- Nickname: Skane
- Skane Township Location in Minnesota and the United States Skane Township Skane Township (the United States)
- Coordinates: 48°40′14″N 96°59′13″W﻿ / ﻿48.67056°N 96.98694°W
- Country: United States
- State: Minnesota
- County: Kittson

Area
- • Total: 35.4 sq mi (92 km^{2})
- • Land: 35.344 sq mi (91.54 km^{2})
- • Water: 0.056 sq mi (0.15 km^{2})
- Elevation: 807 ft (246 m)

Population
- • Estimate (2022): 73
- Time zone: UTC-6 (Central (CST))
- • Summer (DST): UTC-5 (CDT)
- FIPS code: 27-60646
- GNIS feature ID: 0665626

= Skane Township, Kittson County, Minnesota =

Township in Minnesota, United States

Skane Township is a township in Kittson County, Minnesota, United States. The population as of 2022 is 73.

Skane Township was organized in 1887, and named after Scania, in Sweden.

==Geography==
According to Sperling's BestPlaces, the township has a total area of 35.4 square miles, all but 0.056 square mile land.

==Demographics==

As of 2022, 73 people were living in the township. The racial makeup of the township was 98.5% Non-Hispanic White and 1.5% Black or African American.

In 2000, there were 22 households, out of which 54.5% had children under the age of 18 living with them, 72.7% were married couples living together, and 22.7% were non-families. 22.7% of all households were made up of individuals, and none had someone living alone who was 65 years of age or older. The average household size was 2.95 and the average family size was 3.53.

The 2000 population was spread out, with 33.8% under the age of 18, 10.8% from 18 to 24, 26.2% from 25 to 44, 26.2% from 45 to 64, and 3.1% who were 65 years of age or older. The median age was 33 years. For every 100 females, there were 109.7 males. For every 100 females age 18 and over, there were 138.9 males.
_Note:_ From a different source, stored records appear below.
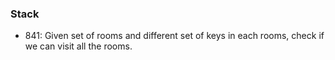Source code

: ### Stack

* 841: Given set of rooms and different set of keys in each rooms, check if we can visit all the rooms. 
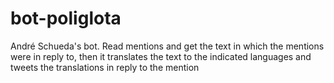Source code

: # bot-poliglota
André Schueda's bot. Read mentions and get the text in which the mentions were in reply to, then it translates the text to the indicated languages and tweets the translations in reply to the mention 
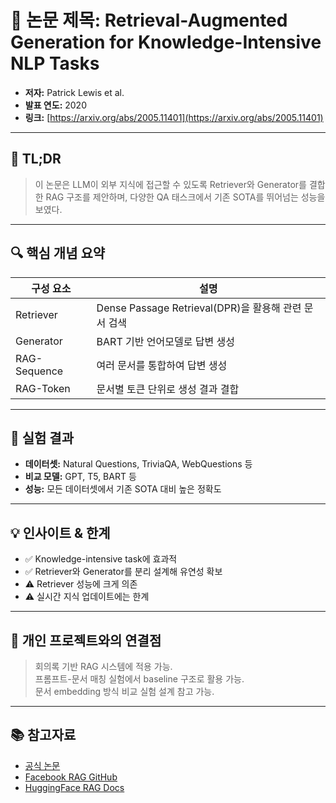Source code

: # 📄 논문 제목: Retrieval-Augmented Generation for Knowledge-Intensive NLP Tasks

- **저자:** Patrick Lewis et al.
- **발표 연도:** 2020
- **링크:** [https://arxiv.org/abs/2005.11401](https://arxiv.org/abs/2005.11401)

---

## 📌 TL;DR

> 이 논문은 LLM이 외부 지식에 접근할 수 있도록 Retriever와 Generator를 결합한 RAG 구조를 제안하며, 다양한 QA 태스크에서 기존 SOTA를 뛰어넘는 성능을 보였다.

---

## 🔍 핵심 개념 요약

| 구성 요소 | 설명 |
|-----------|------|
| Retriever | Dense Passage Retrieval(DPR)을 활용해 관련 문서 검색 |
| Generator | BART 기반 언어모델로 답변 생성 |
| RAG-Sequence | 여러 문서를 통합하여 답변 생성 |
| RAG-Token    | 문서별 토큰 단위로 생성 결과 결합 |

---

## 🧪 실험 결과

- **데이터셋:** Natural Questions, TriviaQA, WebQuestions 등
- **비교 모델:** GPT, T5, BART 등
- **성능:** 모든 데이터셋에서 기존 SOTA 대비 높은 정확도

---

## 💡 인사이트 & 한계

- ✅ Knowledge-intensive task에 효과적
- ✅ Retriever와 Generator를 분리 설계해 유연성 확보
- ⚠️ Retriever 성능에 크게 의존
- ⚠️ 실시간 지식 업데이트에는 한계

---

## 🧭 개인 프로젝트와의 연결점

> 회의록 기반 RAG 시스템에 적용 가능.  
> 프롬프트-문서 매칭 실험에서 baseline 구조로 활용 가능.  
> 문서 embedding 방식 비교 실험 설계 참고 가능.

---

## 📚 참고자료

- [공식 논문](https://arxiv.org/abs/2005.11401)
- [Facebook RAG GitHub](https://github.com/facebookresearch/DPR)
- [HuggingFace RAG Docs](https://huggingface.co/docs/transformers/model_doc/rag)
The median income for a household in the township in 2000 was $40,833, and the median income for a family was $58,125. Males had a median income of $25,625 versus $21,250 for females. The per capita income for the township was $22,098. There were no families and 4.3% of the population living below the poverty line, including no under eighteens and none of those over 64.

As of 2015, over 90% of the inhabitants are religious Christians. The nearly 60% Lutheran community is particularly large. The second largest community is the Catholic community at 11% of the population. There are no reported Jews, Muslims, or followers of Eastern Religions currently living in the township.